Als je aan een buitenlander vraagt wat hij of zij typisch Belgisch vindt, dan hoor je, naast friet, negen keer op tien “bier en chocolade”. Een typich Belgisch gerecht zou dan ook alletwee die ingrediënten moeten bevatten. En geserveerd worden met frietjes. En vermits het herfst is gebruiken we wild: haas. We gaan een typisch stoofgerecht maken, je hebt dus zeker niet de beste of de magerste stukjes vlees nodig, integendeel. Een stoverij van mager vlees is een droge stoverij. En dat willen we niet. Geen hazenrug dus, maar billen en schouders.
En een flinke, gietijzeren pot. Maar dan wel eentje die in je oven past.
Snij eerst een flink stel uien in niet te fijne stukken en bruin die op een laag vuurtje in de pot, met boter of, heel lekker, reuzel.
Eén van de verschillen tussen carbonnades en andere stoofgerechten, is dat je het vlees eerst dient te bruinen, voor je het gaat stoven. Dat bruinen wil niet altijd zo goed lukken als je dat vlees bij die ui gooit. Bak het daarom, eventueel in kleine porties, in een pannetje. En gooi dat vlees dan beetje bij beetje in de grote pot. Eén vierde van het vlees moet spek zijn, gesneden in blokjes. Begin met dat spek te bakken, en bruin de rest van het vlees in het vrijgekomen vet.
Na het bakken van alle spek, schouders en billen, maak je de pan schoon door er een flinke scheut bier in te gooien en al roerend alle aanbaksels te laten oplossen, gooi daarna dat ‘spoelwater’ in je grote pot. De rest van het bier giet je er ook bij, zorg ervoor dat alle vlees netjes onderstaat. Heb je niet genoeg bier, dan kan je eventueel aanvullen met een weinig water of -sterke- bouillon. Een stevige wildfond moet erbij, in het seizoen vind je de beste bij Vandepoel in de Antwerpse Criée: geen lopend vocht maar een ambachtelijk gemaakte gelei-achtige substantie. En het is ook de beste plaats om die hazenonderdelen te kopen. Vooral de hazenschouders kosten eigenlijk niets, maar je hebt er wel meer peuzelwerk mee.
Wat moet er nog bij? Een bouquet garni, een paar stukgeknepen jeneverbessen, een kruidnageltje , zwarte peper uit de molen, mosterdbloem (dus geen mosterd, maar de gemalen mosterdzaadjes, zo krijg je een extra binding). Voor de liefhebbers mag er wat gemalen (hazen)lever bij, dat versterkt de wildsmaak. Neem ook een paar sneden brood, snij de korstjes eraf en verhakkel het kruim, desnoods in de processor.

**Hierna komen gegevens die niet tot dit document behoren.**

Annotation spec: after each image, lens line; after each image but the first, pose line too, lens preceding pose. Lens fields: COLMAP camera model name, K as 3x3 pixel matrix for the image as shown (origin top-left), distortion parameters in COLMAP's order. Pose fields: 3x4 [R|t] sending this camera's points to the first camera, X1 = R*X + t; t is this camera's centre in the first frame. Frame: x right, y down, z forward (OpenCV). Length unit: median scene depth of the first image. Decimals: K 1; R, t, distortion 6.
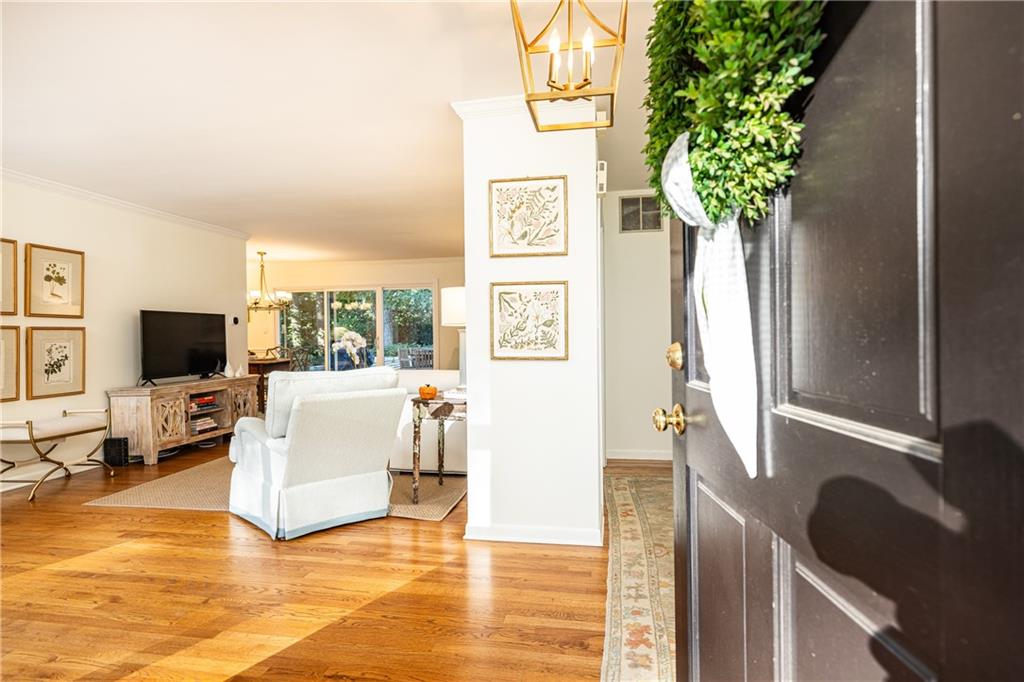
lens RADIAL K [[514.3, 0, 518.3], [0, 514.3, 336.7], [0, 0, 1]] dist [-0.003287, 0.002339]
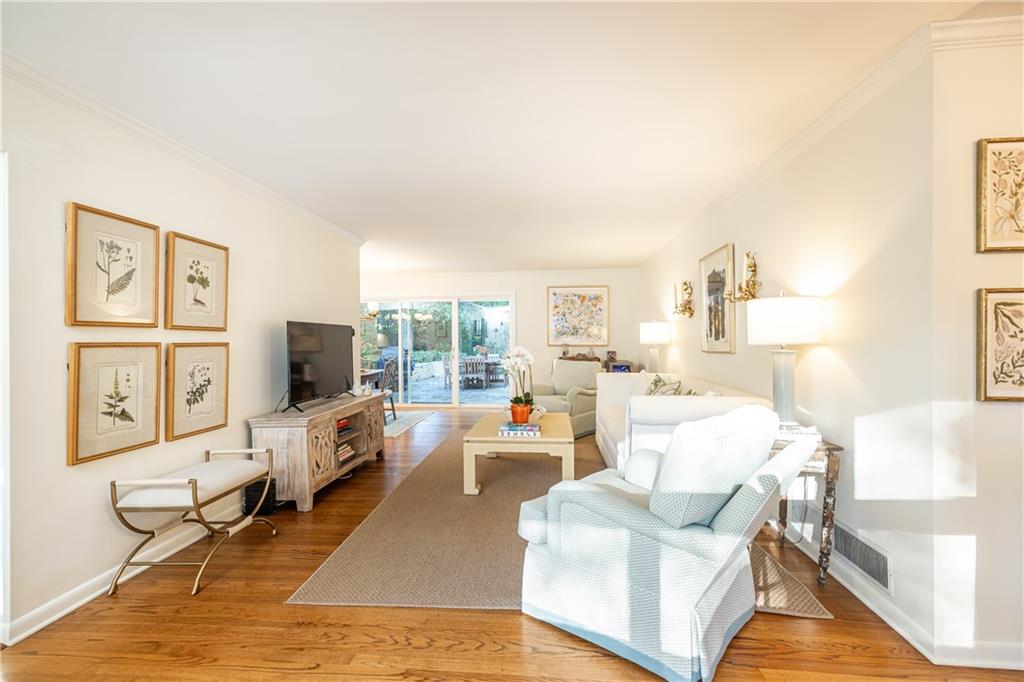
lens RADIAL K [[418.8, 0, 504.5], [0, 418.8, 337.5], [0, 0, 1]] dist [0.001947, 0.000672]
pose [[0.996476, 0.004565, 0.083753, -0.502279], [-0.003667, 0.999934, -0.010863, -0.021693], [-0.083797, 0.010517, 0.996427, 0.339775]]
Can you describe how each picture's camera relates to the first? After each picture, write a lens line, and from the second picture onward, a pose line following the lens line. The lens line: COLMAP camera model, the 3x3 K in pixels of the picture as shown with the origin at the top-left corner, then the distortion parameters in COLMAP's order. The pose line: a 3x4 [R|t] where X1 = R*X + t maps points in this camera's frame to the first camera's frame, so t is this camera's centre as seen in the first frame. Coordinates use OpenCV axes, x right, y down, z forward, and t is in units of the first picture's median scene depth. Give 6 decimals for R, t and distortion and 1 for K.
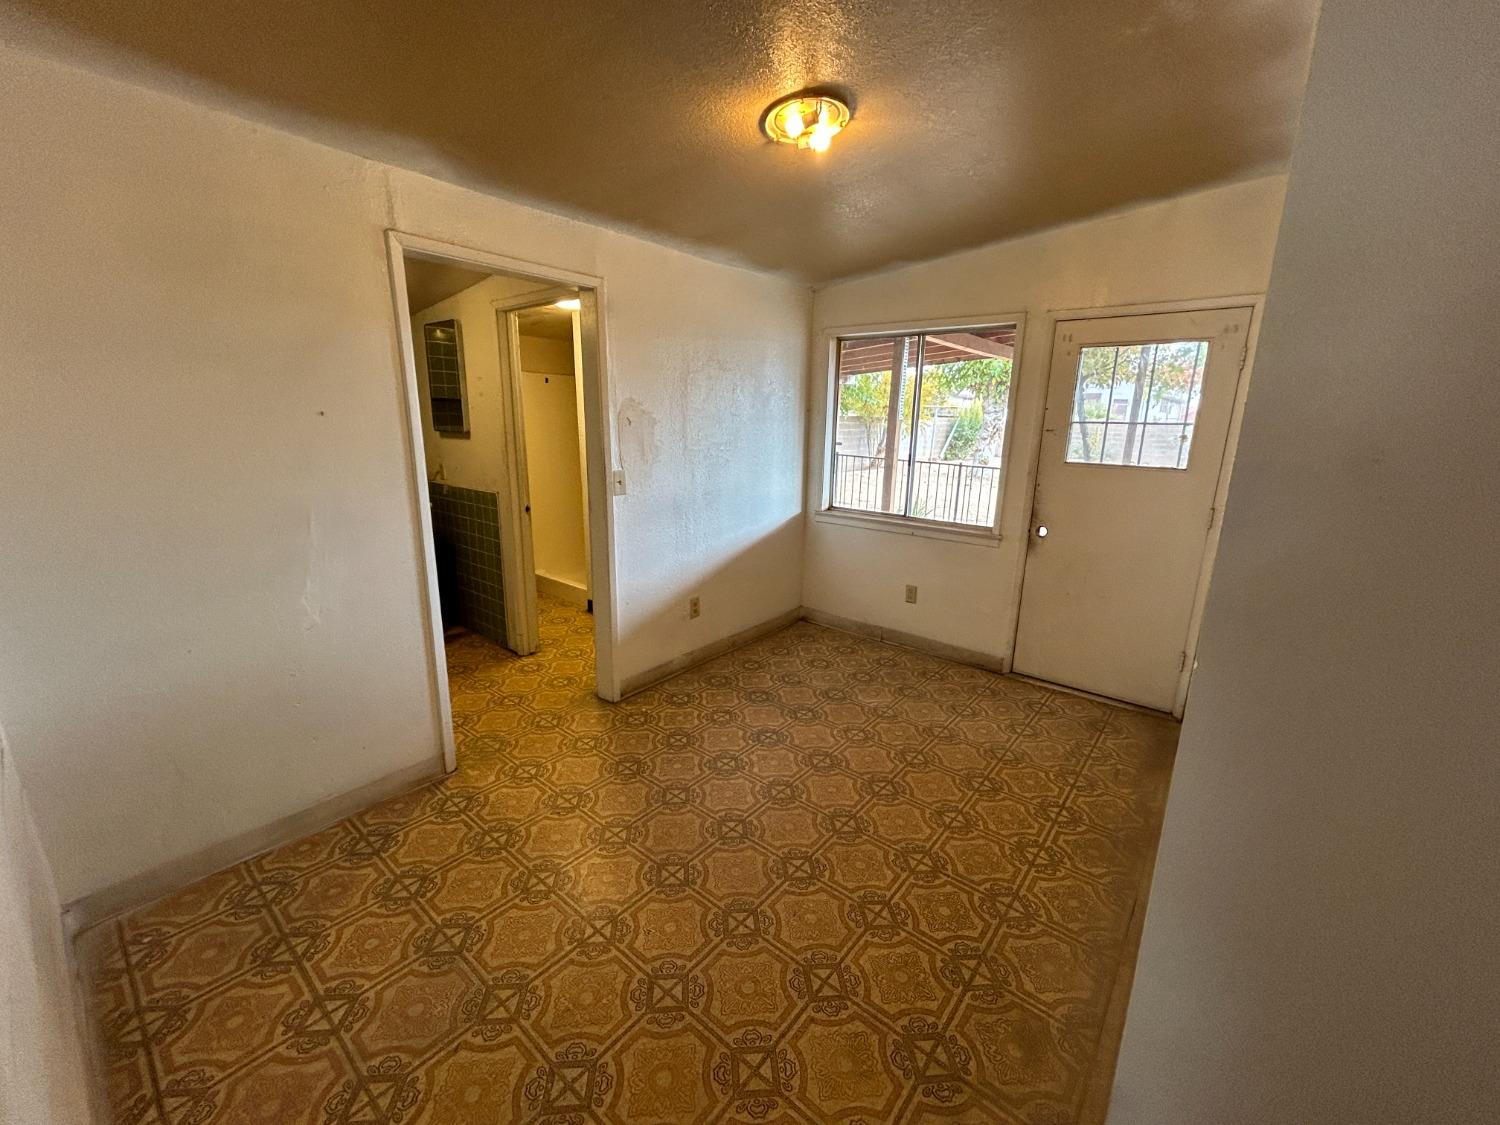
lens RADIAL K [[602.3, 0, 750.0], [0, 602.3, 562.5], [0, 0, 1]] dist [-0.001872, -0.000432]
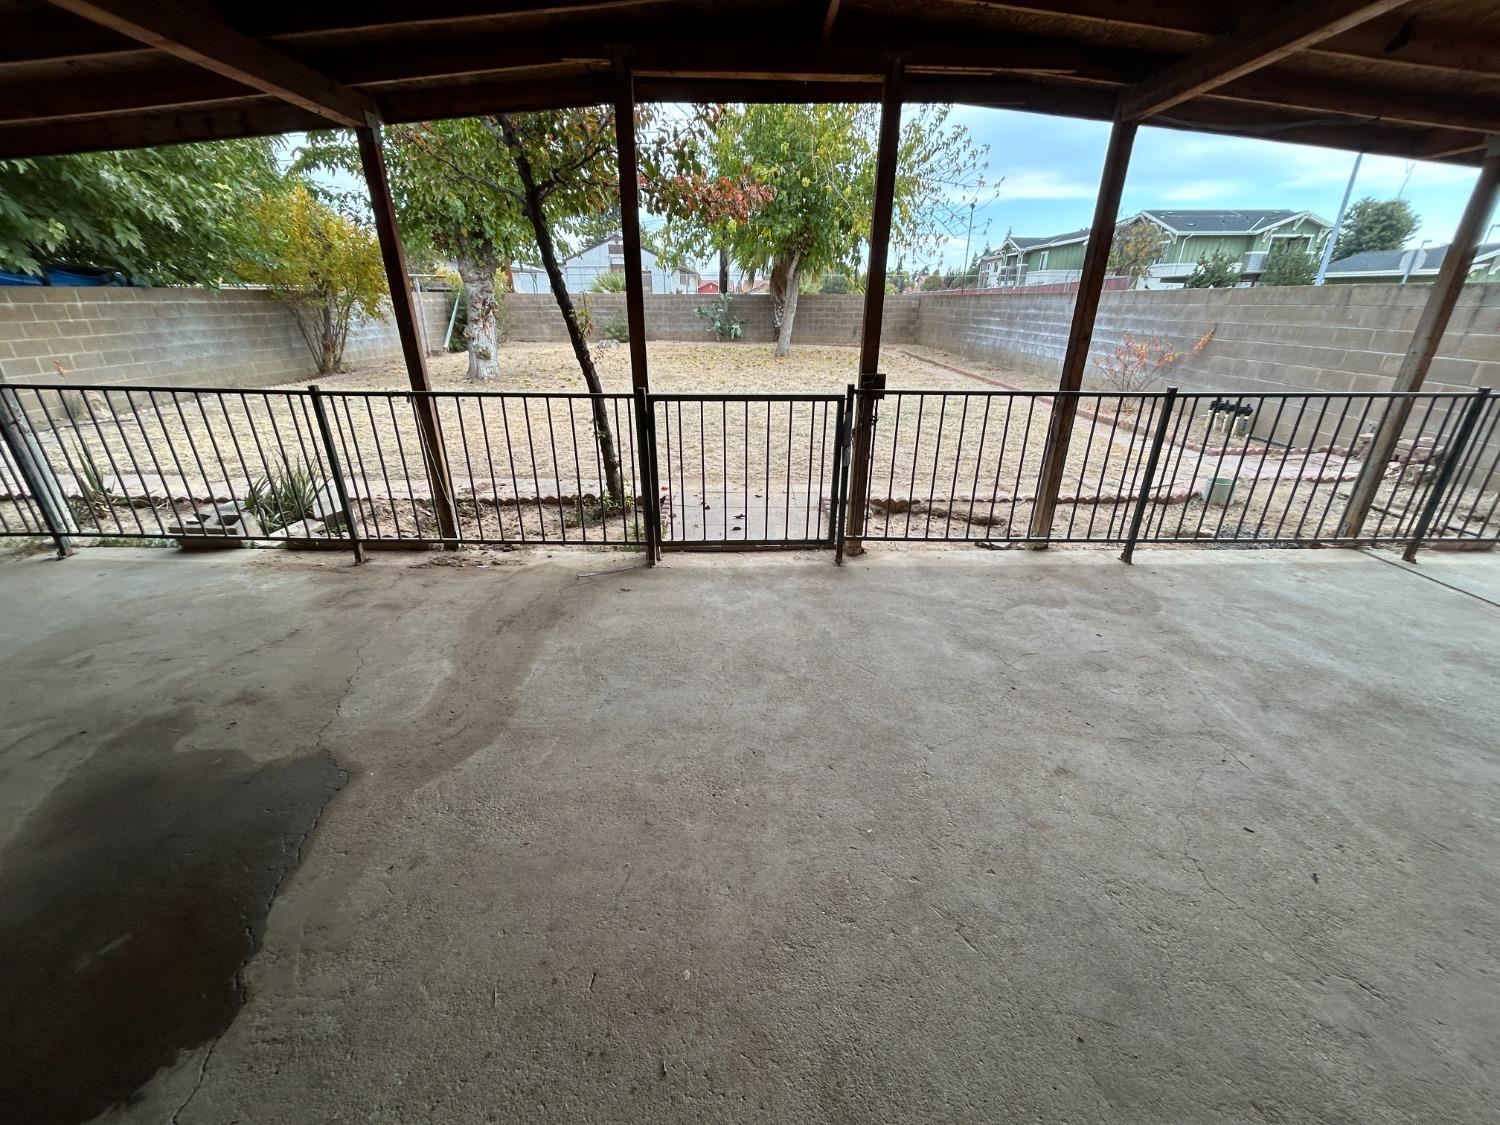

En chocolade. Géén melkchocolade, maar een pure, met een hoog cacao-gehalte, 86%. Deze chocolade is niet echt zoet, maar lekker bitter. Hoeveel, dat is een beetje moeilijk in te schatten. De chocolade-smaak mag immers niet overheersen. Gewoon voorzichtig zijn, beetje uitproberen…
Zet dan het hele zootje in een oven van 150 graden en laat een uur of twee pruttelen. De dag erop is het nog beter… Door dat langzame stoven moet het vlees losvallen van de botten, je kan die botten dus eventueel verwijderen voor het serveren, maar verwittig je gasten wel dat er eventueel nog wat kleine botjes achtergebleven zijn. Om maar te zwijgen van mogelijke loden balletjes.

Blijft de vraag, welk bier moet je gebruiken? Mijn voorkeur gaat uit naar een Oud Vlaams bier: niet te zoet, maar net zuur genoeg om een goede balans met het bittere van die chocolade te vormen. Een Rodenbach geeft dan ook nog eens een lekkere houttoets. Maar een zeer lekkere variant is de MacChouffe, een scotch-type, gebrouwen door kabouters die echt wel hun vak kennen. Maar een Guiness moet ook kunnen, alleen is dan de vraag of dit nog wel Belgische carbonnades genoemd kunnen worden. Of een poorter-bier, of… Ach, je doet maar, bij het eten van dit gerecht drink je natuurlijk hetzelfde bier, dus zorg ervoor dat het een bier is dat je ook zo gewoon lekker vindt.